Good Afternoon all, Can anybody make a recommendation for filtering unwanted or wanted lines from Logs running on EC2 instance within AWS using the Unified Cloudwatch Agent? As far as I’m aware there isn’t an ability to filter before ingestion into cloudwatch.
I believe AWS recommendation is to filter the log into another log and then consume the filtered log. So, before I have to write something for Centos and windows, I wonder if anybody can make a recommendation for an app that could be used to transform / filter the logs?
2021-02-11

Does someone know a helm chart for a good / updated query exporter? https://github.com/albertodonato/query-exporter https://github.com/free/sql_exporter https://github.com/justwatchcom/sql_exporter
2021-02-09

Hi guys! in k8s, I want to use Opentelemetry
collector to gatter logs, In the cluster I have multiple app’s.

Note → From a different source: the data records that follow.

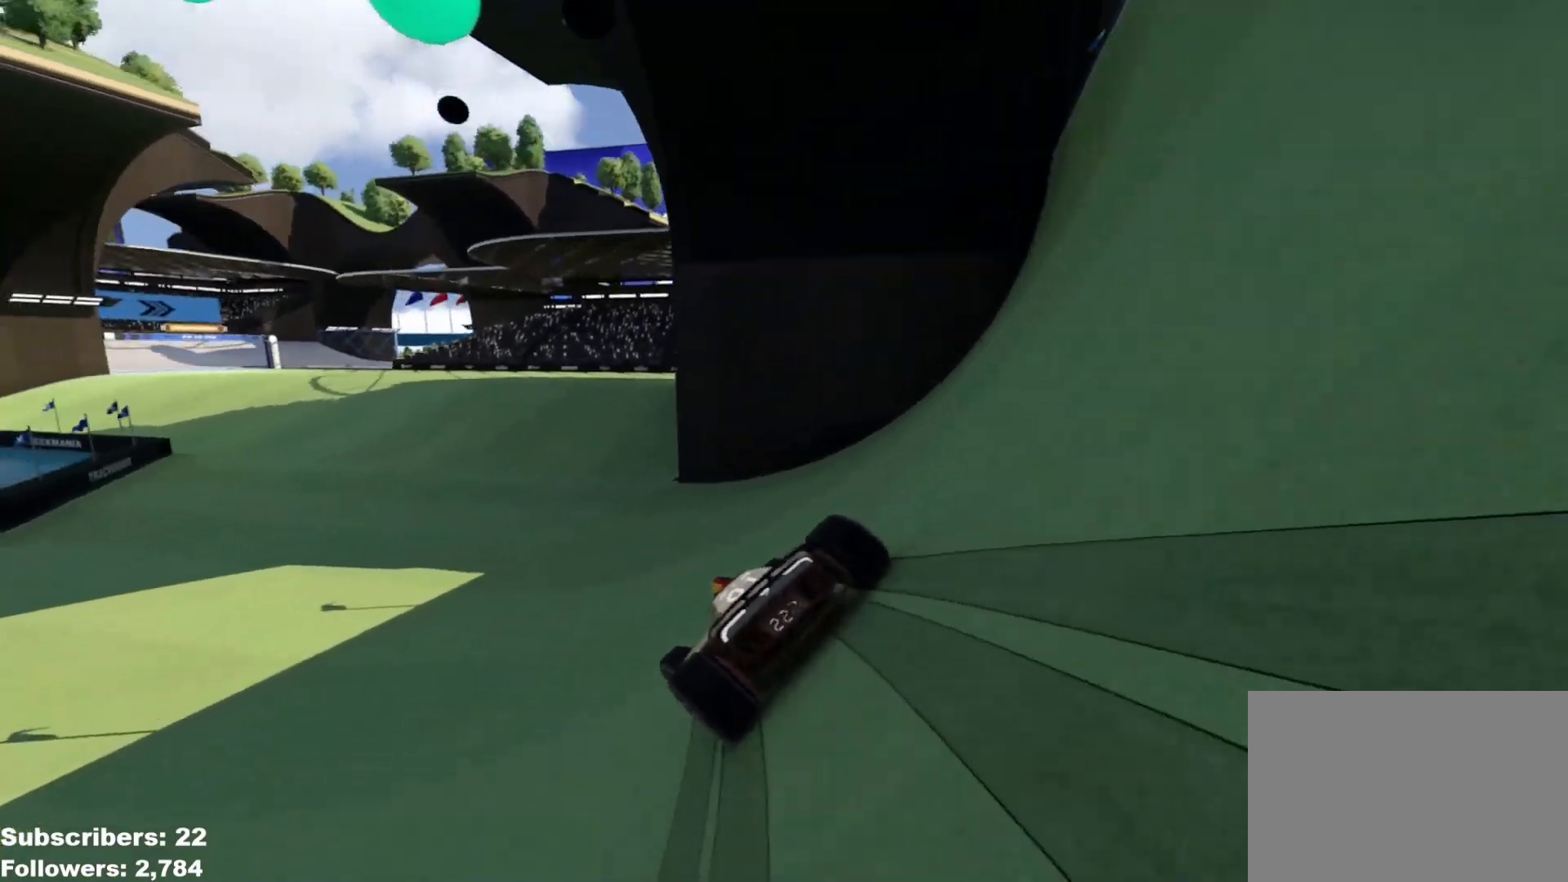
{"keys": ["up"], "events": [[83, "left", "up"], [167, "left", "down"], [250, "left", "up"], [350, "left", "down"], [434, "left", "up"]]}
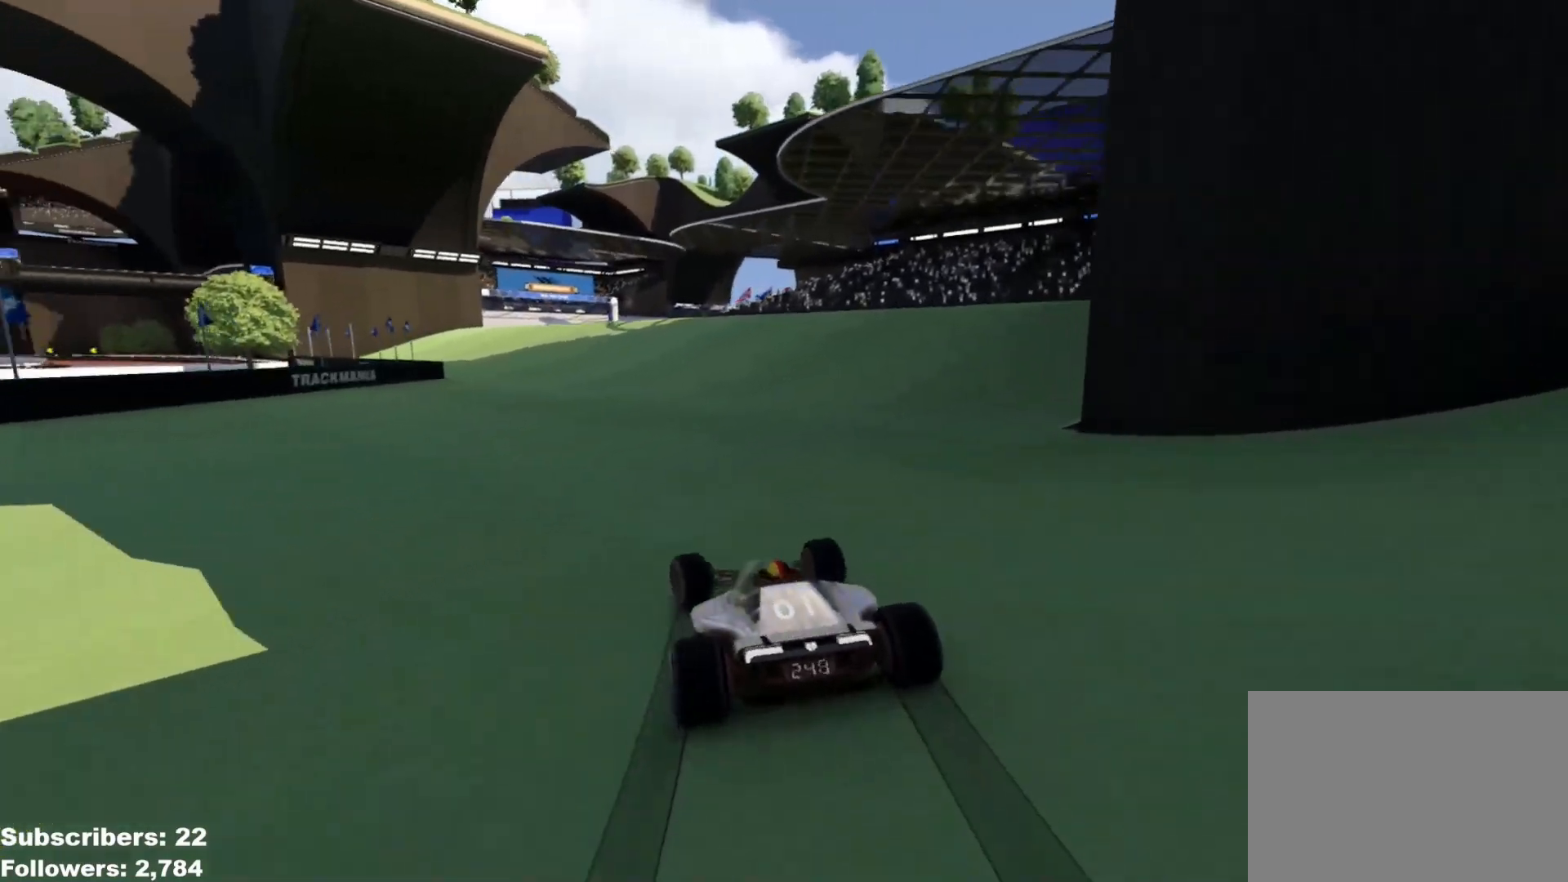
{"keys": ["up"], "events": [[50, "left", "down"], [100, "left", "up"], [334, "left", "down"], [401, "left", "up"]]}
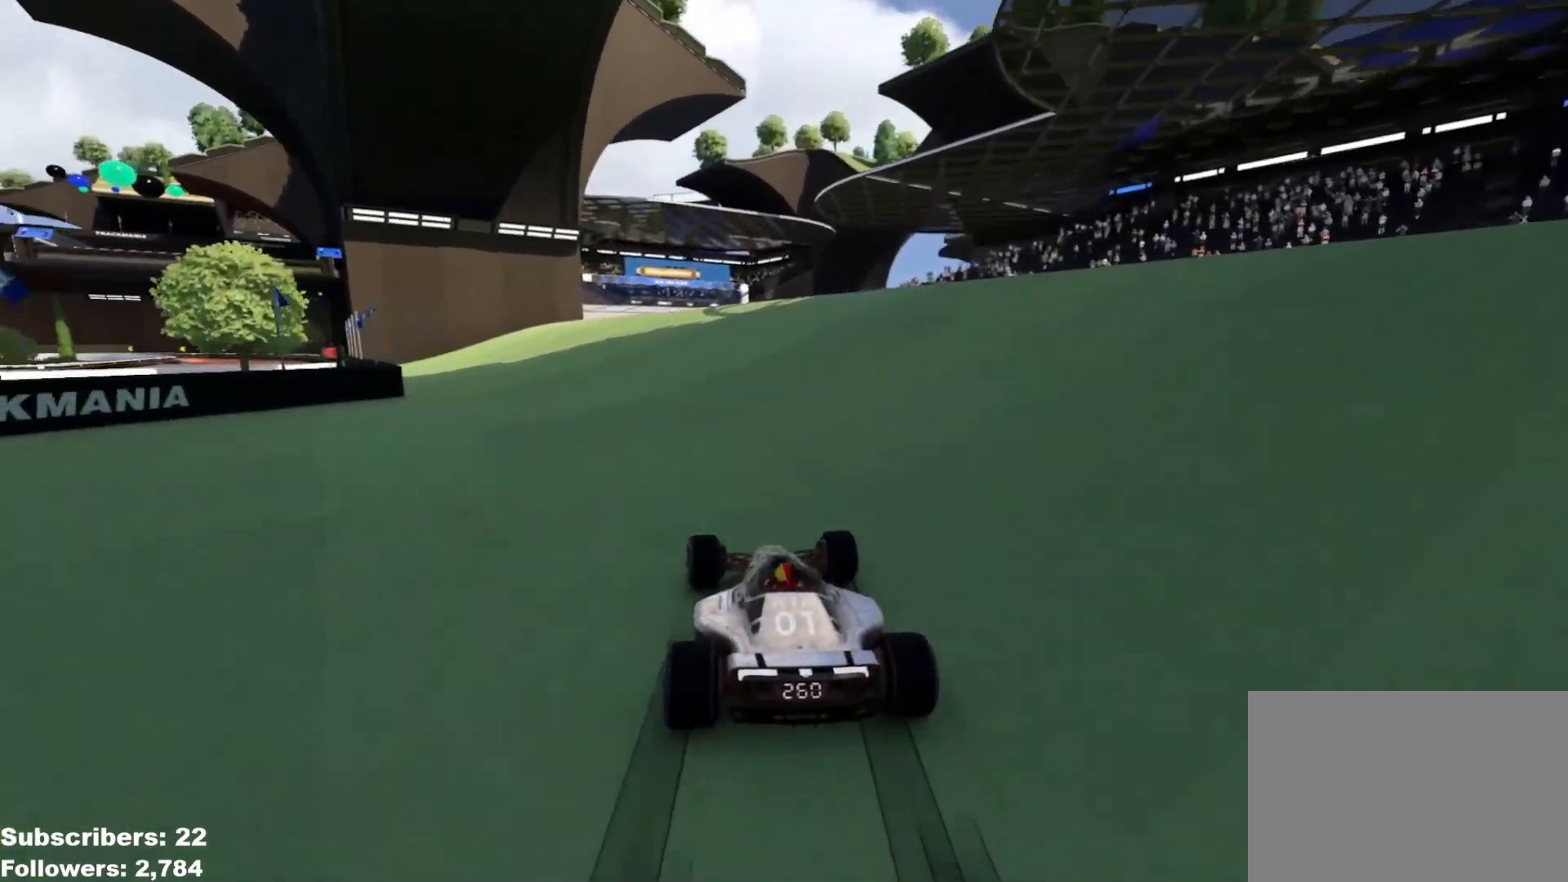
{"keys": ["left", "up"], "events": [[83, "left", "down"], [150, "left", "up"], [250, "left", "down"], [350, "left", "up"], [434, "left", "down"]]}
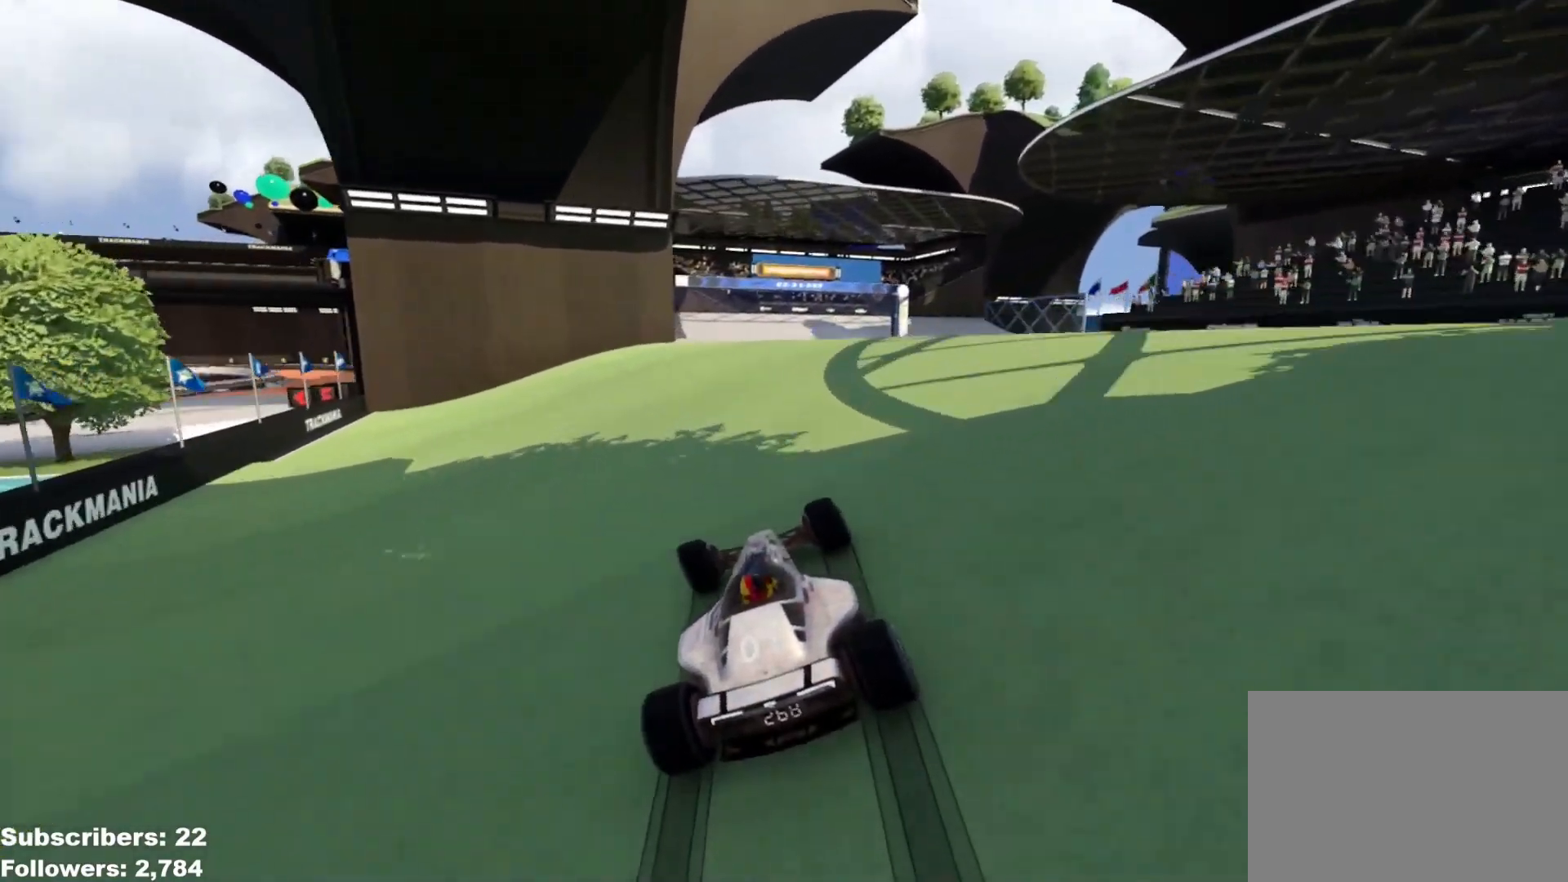
{"keys": ["right", "up"], "events": [[34, "left", "up"], [184, "right", "down"]]}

Is it posible to not need in each app POD a sidecar
with opentelemetry agent, just only the daemonset? I dont want extra overhead having to put a sidecar to all app’s POD’s
2021-02-04

Has anyone had success trying out Datadog Real User Monitoring (RUM)? Considering it and just curious about anybody’s experiences. Also open to alternatives for tracking user events and behavior, more so for troubleshooting client-side interactions rather than analytics.